### [WHAT TO WORK ON]
Pull out every line in the rows below that contains the word "être", and copy each of those lines in full.

[Saved data entries]

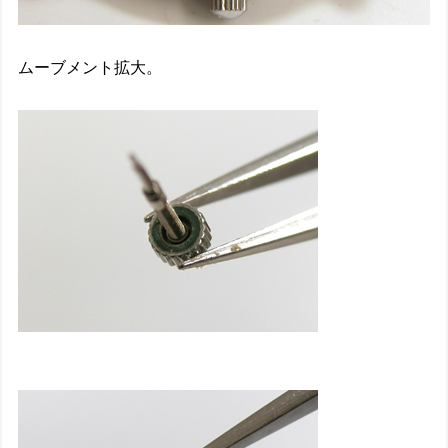
ムーブメント拡大。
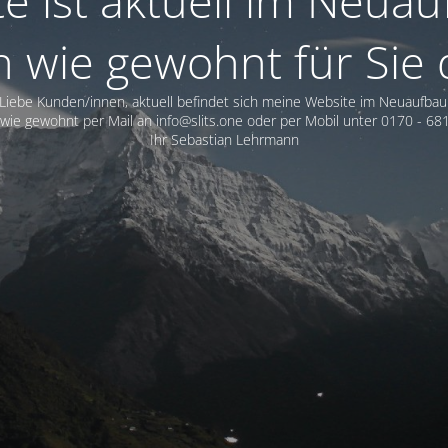
 ist aktuell im Neuau
n wie gewohnt für Sie 
Liebe Kunden/innen, aktuell befindet sich meine Website im Neuaufbau
wie gewohnt per Mail an info@slits.one oder per Mobil unter 0170 - 681
Ihr Sebastian Lehrmann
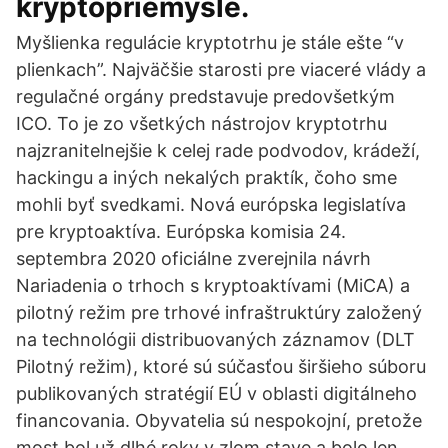
kryptopriemysle.
Myšlienka regulácie kryptotrhu je stále ešte “v
plienkach”. Najväčšie starosti pre viaceré vlády a
regulačné orgány predstavuje predovšetkým
ICO. To je zo všetkých nástrojov kryptotrhu
najzranitelnejšie k celej rade podvodov, krádeží,
hackingu a iných nekalých praktík, čoho sme
mohli byť svedkami. Nová európska legislatíva
pre kryptoaktíva. Európska komisia 24.
septembra 2020 oficiálne zverejnila návrh
Nariadenia o trhoch s kryptoaktívami (MiCA) a
pilotný režim pre trhové infraštruktúry založený
na technológii distribuovaných záznamov (DLT
Pilotný režim), ktoré sú súčasťou širšieho súboru
publikovaných stratégií EÚ v oblasti digitálneho
financovania. Obyvatelia sú nespokojní, pretože
most bol už dlhé roky v zlom stave a bolo len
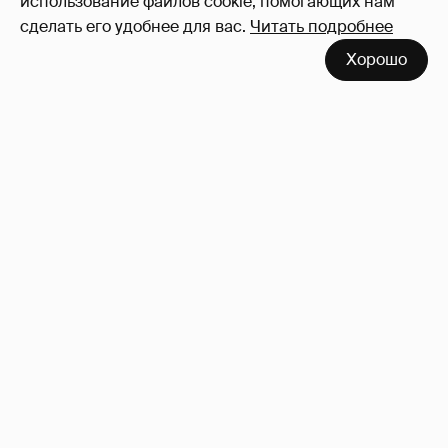
использование файлов cookie, помогающих нам
сделать его удобнее для вас.
Читать подробнее
Хорошо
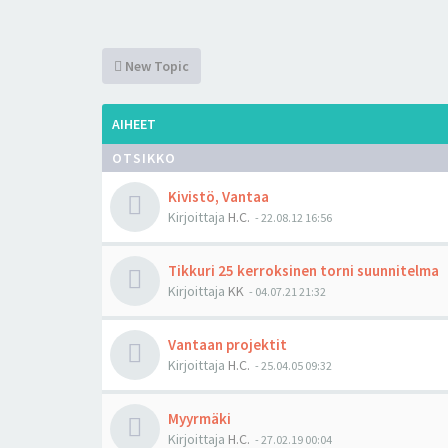
New Topic
AIHEET
OTSIKKO
Kivistö, Vantaa
Kirjoittaja
H.C.
-
22.08.12 16:56
Tikkuri 25 kerroksinen torni suunnitelma
Kirjoittaja
KK
-
04.07.21 21:32
Vantaan projektit
Kirjoittaja
H.C.
-
25.04.05 09:32
Myyrmäki
Kirjoittaja
H.C.
-
27.02.19 00:04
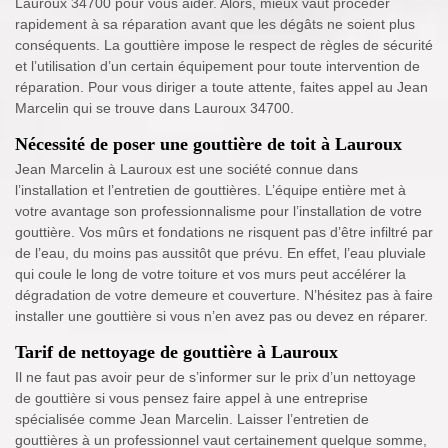
Lauroux 34700 pour vous aider. Alors, mieux vaut procéder
rapidement à sa réparation avant que les dégâts ne soient plus
conséquents. La gouttière impose le respect de règles de sécurité
et l’utilisation d’un certain équipement pour toute intervention de
réparation. Pour vous diriger a toute attente, faites appel au Jean
Marcelin qui se trouve dans Lauroux 34700.
Nécessité de poser une gouttière de toit à Lauroux
Jean Marcelin à Lauroux est une société connue dans
l’installation et l’entretien de gouttières. L’équipe entière met à
votre avantage son professionnalisme pour l’installation de votre
gouttière. Vos mûrs et fondations ne risquent pas d’être infiltré par
de l’eau, du moins pas aussitôt que prévu. En effet, l’eau pluviale
qui coule le long de votre toiture et vos murs peut accélérer la
dégradation de votre demeure et couverture. N’hésitez pas à faire
installer une gouttière si vous n’en avez pas ou devez en réparer.
Tarif de nettoyage de gouttière à Lauroux
Il ne faut pas avoir peur de s’informer sur le prix d’un nettoyage
de gouttière si vous pensez faire appel à une entreprise
spécialisée comme Jean Marcelin. Laisser l’entretien de
gouttières à un professionnel vaut certainement quelque somme,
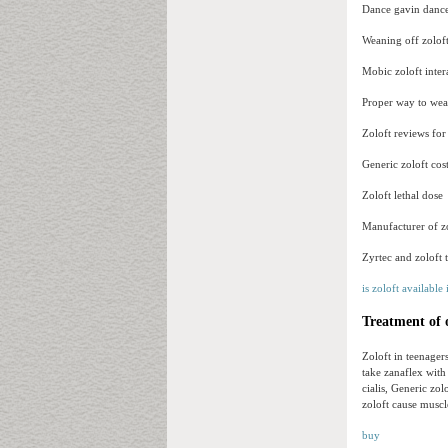
Dance gavin dance
Weaning off zoloft 
Mobic zoloft inter
Proper way to wea
Zoloft reviews for
Generic zoloft cos
Zoloft lethal dose
Manufacturer of z
Zyrtec and zoloft 
is zoloft available
Treatment of o
Zoloft in teenagers
take zanaflex with
cialis, Generic zo
zoloft cause muscle
buy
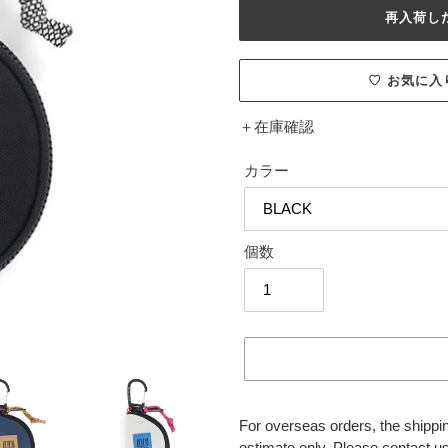
格
再入荷し
♡ お気に
＋
在庫確認
カラー
個数
For overseas orders, the shippin
estimate only. Please contact us 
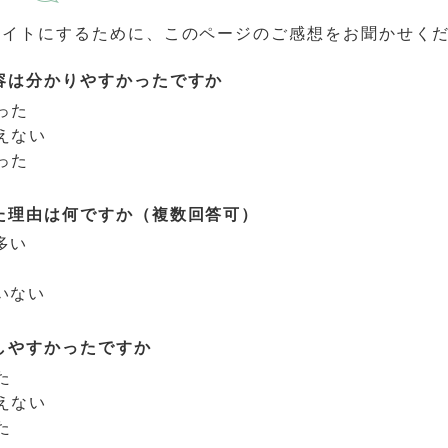
サイトにするために、このページのご感想をお聞かせく
容は分かりやすかったですか
った
えない
った
た理由は何ですか（複数回答可）
多い
いない
しやすかったですか
た
えない
た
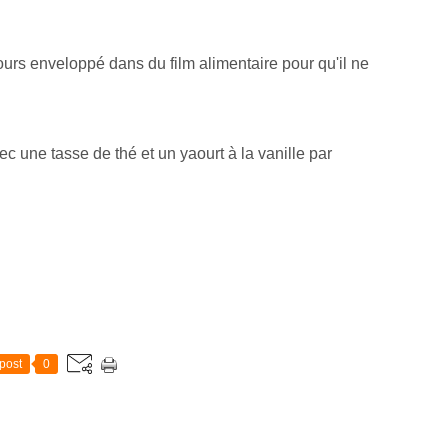
urs enveloppé dans du film alimentaire pour qu'il ne
vec une tasse de thé et un yaourt à la vanille par
post
0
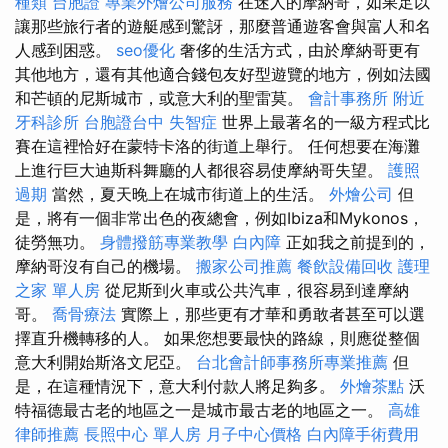
種類
台胞證
專業外燴公司服務
在迷人的摩納哥，如果足以
讓那些旅行者的遊艇感到驚訝，那麼普通遊客會與富人和名
人感到困惑。
seo優化
奢侈的生活方式，由於摩納哥更有
其他地方，還有其他適合錢包友好型遊覽的地方，例如法國
和芒頓的尼斯城市，或意大利的聖雷莫。
會計事務所
附近
牙科診所
台胞證台中
失智症
世界上最著名的一級方程式比
賽在這裡恰好在蒙特卡洛的街道上舉行。 任何想要在海灘
上進行巨大迪斯科舞廳的人都很容易使摩納哥失望。
護照
過期
當然，夏天晚上在城市街道上的生活。
外燴公司
但
是，將有一個非常出色的夜總會，例如Ibiza和Mykonos，
徒勞無功。
身體撥筋專業教學
白內障
正如我之前提到的，
摩納哥沒有自己的機場。
搬家公司推薦
餐飲設備回收
護理
之家 單人房
從尼斯到火車或公共汽車，很容易到達摩納
哥。
喬骨療法
實際上，那些更有才華和勇敢者甚至可以選
擇直升機轉移的人。 如果您想要最快的路線，則應從整個
意大利開始斯洛文尼亞。
台北會計師事務所專業推薦
但
是，在這種情況下，意大利付款人將足夠多。
外燴茶點
沃
特福德最古老的地區之一是城市最古老的地區之一。
高雄
律師推薦
長照中心 單人房
月子中心價格
白內障手術費用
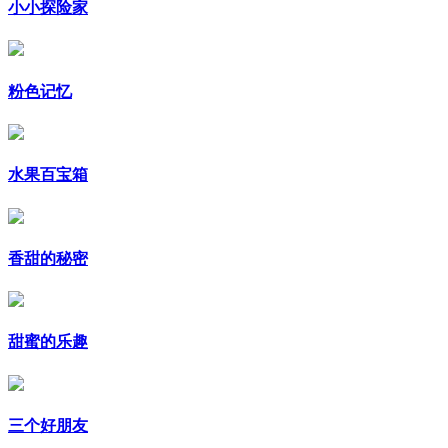
小小探险家
粉色记忆
水果百宝箱
香甜的秘密
甜蜜的乐趣
三个好朋友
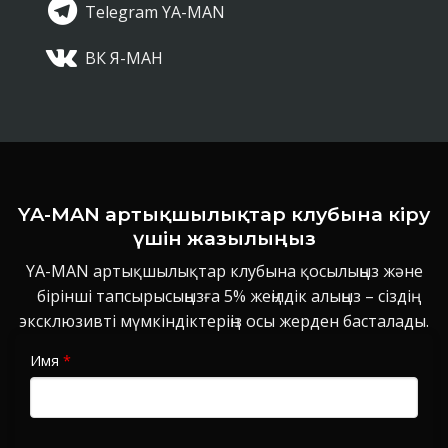
Telegram YA-MAN
ВК Я-МАН
YA-MAN артықшылықтар клубына кіру
үшін жазылыңыз
YA-MAN артықшылықтар клубына қосылыңыз және
бірінші тапсырысыңызға 5% жеңілдік алыңыз – сіздің
эксклюзивті мүмкіндіктеріңіз осы жерден басталады.
Имя
*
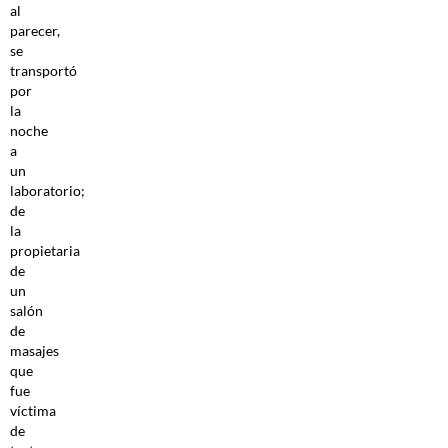
al
parecer,
se
transportó
por
la
noche
a
un
laboratorio;
de
la
propietaria
de
un
salón
de
masajes
que
fue
víctima
de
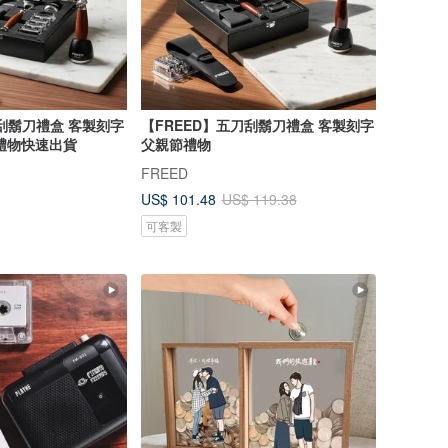
刀刮鬍刀禮盒 客製刻字
【FREED】五刀刮鬍刀禮盒 客製刻字
禮物快速出貨
父親節禮物
FREED
US$ 101.48
US$ 119.38
可客製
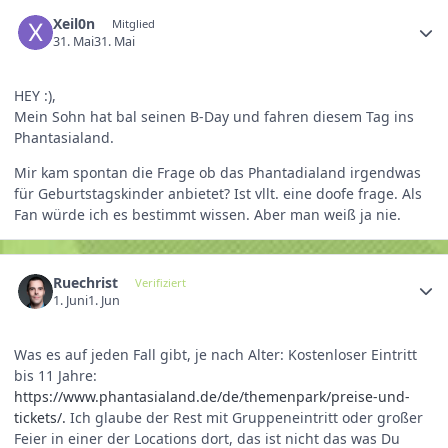
Xeil0n
Mitglied
31. Mai
31. Mai
HEY :),
Mein Sohn hat bal seinen B-Day und fahren diesem Tag ins
Phantasialand.
Mir kam spontan die Frage ob das Phantadialand irgendwas
für Geburtstagskinder anbietet? Ist vllt. eine doofe frage. Als
Fan würde ich es bestimmt wissen. Aber man weiß ja nie.
Ruechrist
Verifiziert
1. Juni
1. Jun
Was es auf jeden Fall gibt, je nach Alter: Kostenloser Eintritt
bis 11 Jahre:
https://www.phantasialand.de/de/themenpark/preise-und-
tickets/.
Ich glaube der Rest mit Gruppeneintritt oder großer
Feier in einer der Locations dort, das ist nicht das was Du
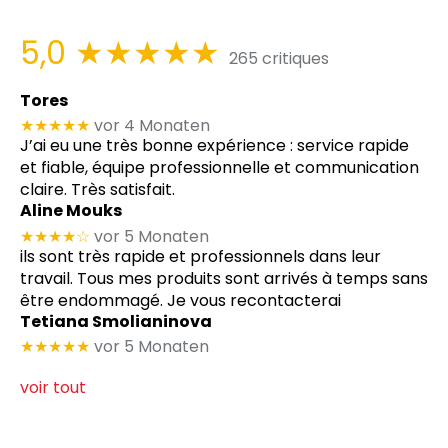
5,0
★★★★★
265 critiques
Tores
★★★★★
vor 4 Monaten
J’ai eu une très bonne expérience : service rapide
et fiable, équipe professionnelle et communication
claire. Très satisfait.
Aline Mouks
★★★★
☆
vor 5 Monaten
ils sont très rapide et professionnels dans leur
travail. Tous mes produits sont arrivés à temps sans
être endommagé. Je vous recontacterai
Tetiana Smolianinova
★★★★★
vor 5 Monaten
voir tout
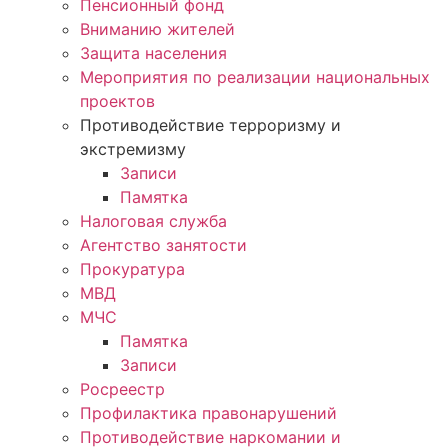
Пенсионный фонд
Вниманию жителей
Защита населения
Мероприятия по реализации национальных
проектов
Противодействие терроризму и
экстремизму
Записи
Памятка
Налоговая служба
Агентство занятости
Прокуратура
МВД
МЧС
Памятка
Записи
Росреестр
Профилактика правонарушений
Противодействие наркомании и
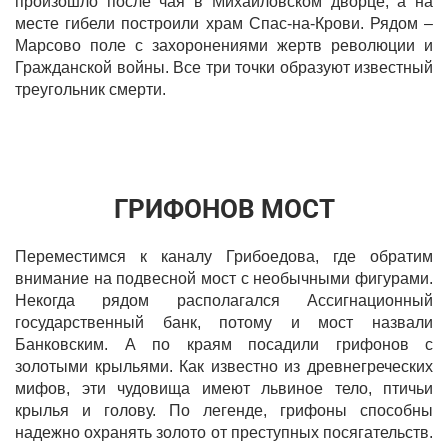
произошло после чая в Михайловском дворце, а на
месте гибели построили храм Спас-на-Крови. Рядом –
Марсово поле с захоронениями жертв революции и
Гражданской войны. Все три точки образуют известный
треугольник смерти.
ГРИФОНОВ МОСТ
Переместимся к каналу Грибоедова, где обратим
внимание на подвесной мост с необычными фигурами.
Некогда рядом располагался Ассигнационный
государственный банк, потому и мост назвали
Банковским. А по краям посадили грифонов с
золотыми крыльями. Как известно из древнегреческих
мифов, эти чудовища имеют львиное тело, птичьи
крылья и голову. По легенде, грифоны способны
надежно охранять золото от преступных посягательств.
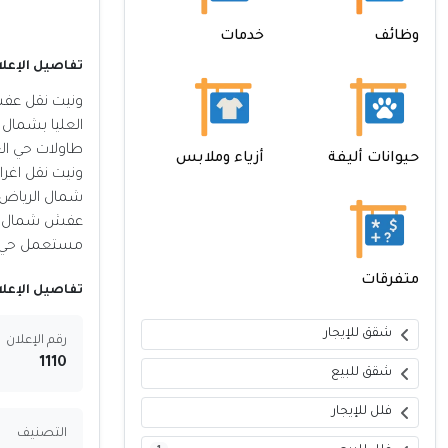
وظائف
خدمات
تفاصيل الإعلا
العليا بشمال 
طاولات حي الع
حيوانات أليفة
أزياء وملابس
شمال الرياض ر
عفش شمال الري
مستعمل حي العليا
متفرقات
تفاصيل الإعلا
شقق للإيجار
رقم الإعلان
1110
شقق للبيع
فلل للإيجار
التصنيف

### [WRITTEN RESPONSE]
gouttière. Vos mûrs et fondations ne risquent pas d’être infiltré par
être endommagé. Je vous recontacterai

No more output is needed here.